D3.367 - Clinical and immunological heterogeneity of 22q11.2 deletion syndrome in children from the Republic of Moldova

22q11.2 deletion syndrome (22q11.2DS) is a prototypical inborn error of immunity caused by abnormal thymic development and characterized by marked clinical and immunological variability. Data from Eastern Europe, including the Republic of Moldova, remain limited, particularly regarding immune-related morbidity.

Aim

To describe the clinical and immunological spectrum of pediatric 22q11.2DS in a single-country Eastern European cohort and to explore the association between immunological abnormalities and infection burden.

We conducted a descriptive observational study including 10 genetically confirmed pediatric patients with 22q11.2DS followed at a national tertiary center. Clinical manifestations, congenital anomalies, and immunological parameters (lymphocyte counts, immunoglobulin levels, thrombocyte counts, and thymic status) were analyzed. Genetic confirmation was performed using droplet digital PCR (ddPCR) and fluorescence in situ hybridization (FISH). Exploratory statistical analyses were applied to assess associations between infections and immunological findings, using Fisher’s exact test and odds ratios (OR).

The cohort included 70% females, with a median age at diagnosis of 17 months; 40% were diagnosed within the first year of life. Recurrent respiratory infections occurred in 40% of patients, mainly pneumonia. Thymic aplasia or hypoplasia was documented in 60%. Children with thymic aplasia had increased odds of infections (OR 3.0), although this association did not reach statistical significance (Fisher exact test, p=0.52). No significant association was observed between lymphopenia and infections (p=1.0), likely reflecting limited statistical power. Infection frequency decreased following corrective cardiac surgery. Congenital heart disease was present in 90%. Immunological abnormalities were heterogeneous, including lymphopenia (30%), thrombocytopenia (20%), IgA deficiency (10%), and elevated IgE levels (20%). Neurodevelopmental delay and speech impairment affected 40%, while facial dysmorphism was present in 90%. 

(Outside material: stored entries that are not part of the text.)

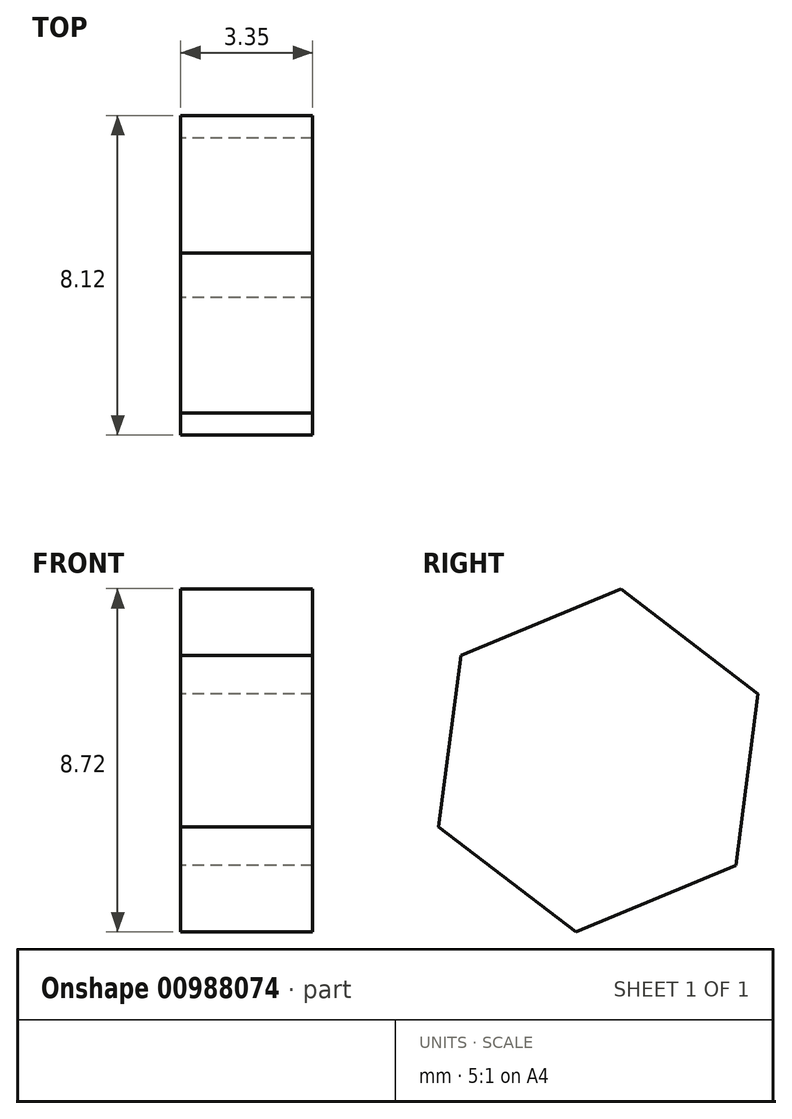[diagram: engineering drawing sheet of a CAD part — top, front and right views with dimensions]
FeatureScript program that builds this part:
annotation { "Feature Type Name" : "Feature", "Feature Type Description" : "" }
export const myFeature = defineFeature(function(context is Context, id is Id, definition is map)
    precondition{}
    {
        {
            var Q0;
            Q0=qCreatedBy(makeId("Right.planeOp"),FACE);
            var sketch = newSketch(context, id + "F0", { "sketchPlane" : qUnion([Q0])});
            skCircle(sketch, "E0.cCircle", {"center": v(0, 0) * mm, "radius": 4.4 * mm, "construction": true});
            skLineSegment(sketch, "E0.0", {"start": v(3.5, -2.67) * mm, "end": v(-0.57, -4.36) * mm});
            skLineSegment(sketch, "E0.1", {"start": v(-0.57, -4.36) * mm, "end": v(-4.06, -1.69) * mm});
            skLineSegment(sketch, "E0.2", {"start": v(-4.06, -1.69) * mm, "end": v(-3.5, 2.67) * mm});
            skLineSegment(sketch, "E0.3", {"start": v(-3.5, 2.67) * mm, "end": v(0.57, 4.36) * mm});
            skLineSegment(sketch, "E0.4", {"start": v(0.57, 4.36) * mm, "end": v(4.06, 1.69) * mm});
            skLineSegment(sketch, "E0.5", {"start": v(4.06, 1.69) * mm, "end": v(3.5, -2.67) * mm});
            skSolve(sketch);
        }
        {
            var Q0;
            Q0 = qSketchRegion(id + "F0", true);
            extrude(context, id + "F1", {"entities" : qUnion([Q0]), "depth" : 3.35 * mm, "offsetDistance" : 25.4 * mm});
        }
    });
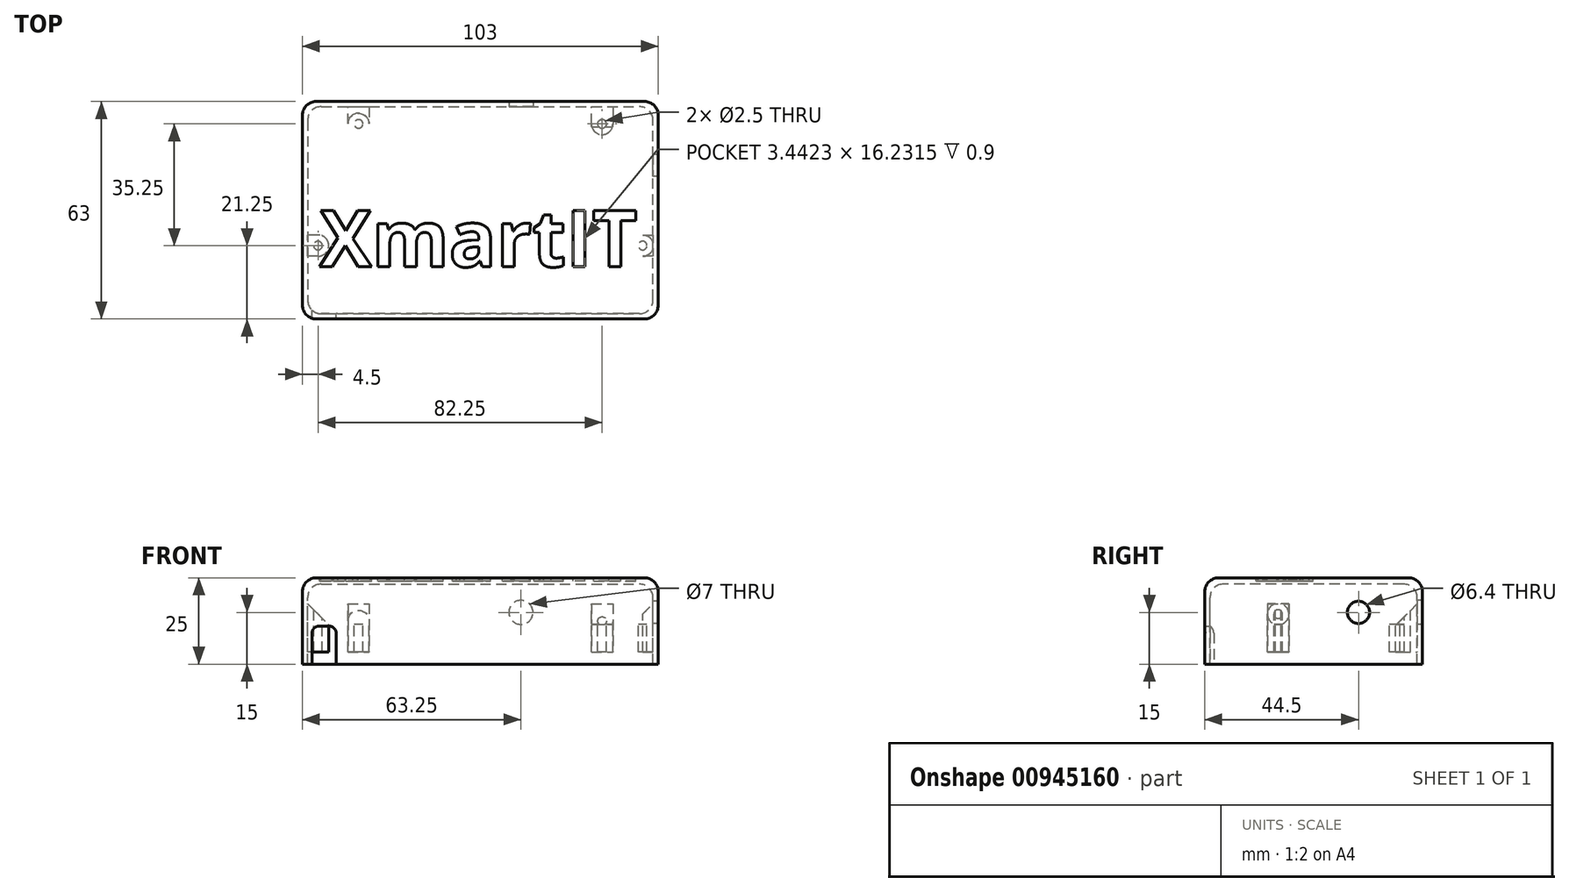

This cohort from the Republic of Moldova highlights the pronounced clinical and immunological heterogeneity of 22q11.2DS. Although exploratory analyses did not demonstrate statistically significant associations, observed trends support a biologically plausible link between thymic abnormalities and infection susceptibility. Early genetic diagnosis combined with longitudinal immunological monitoring is essential to optimize patients’ care.